- _Directive_: Report how many lines of the items contain the string "What", matching case exactly. Give only the number.

- _Dataset entries_:
::::

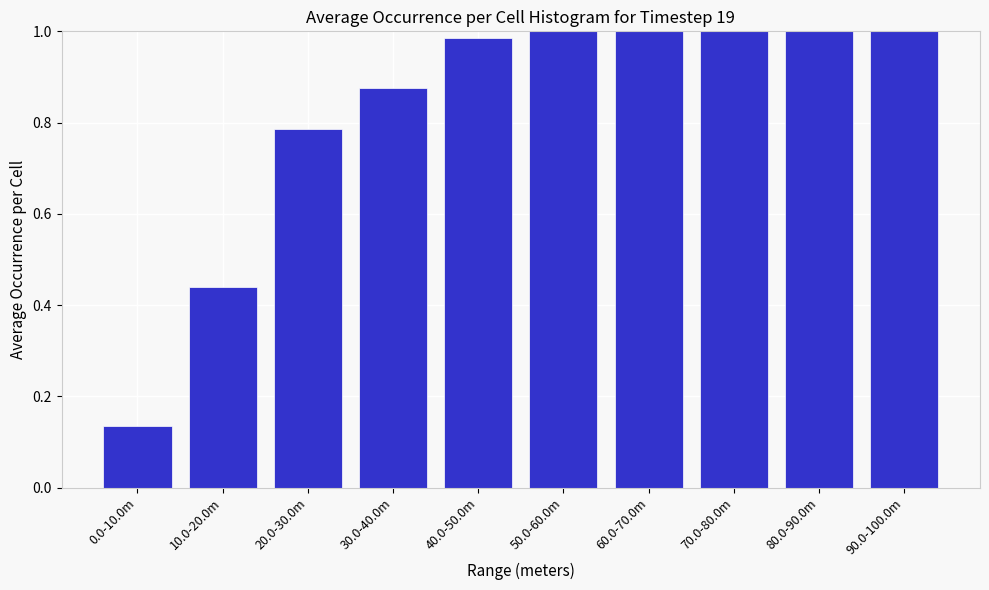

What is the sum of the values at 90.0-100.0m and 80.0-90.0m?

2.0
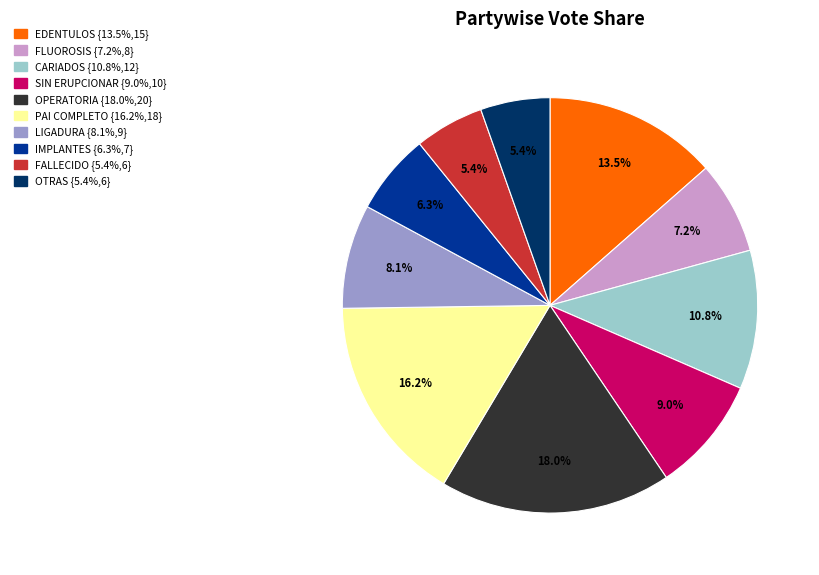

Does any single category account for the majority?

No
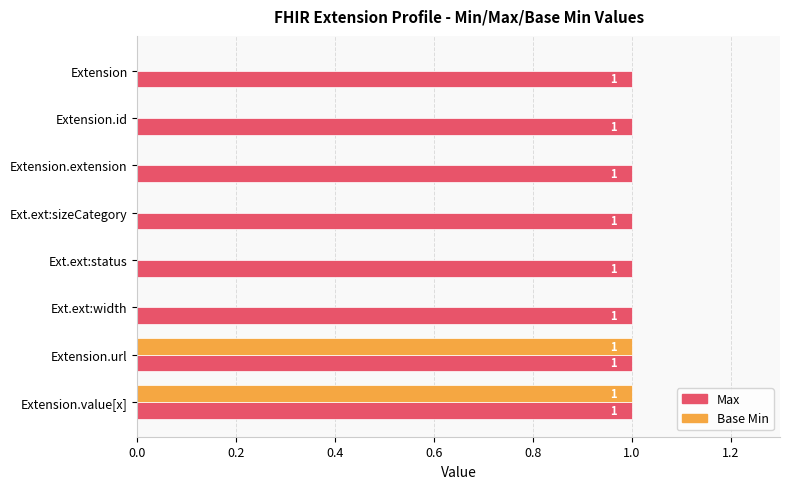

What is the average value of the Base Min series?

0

::::

- _Completed task_: 2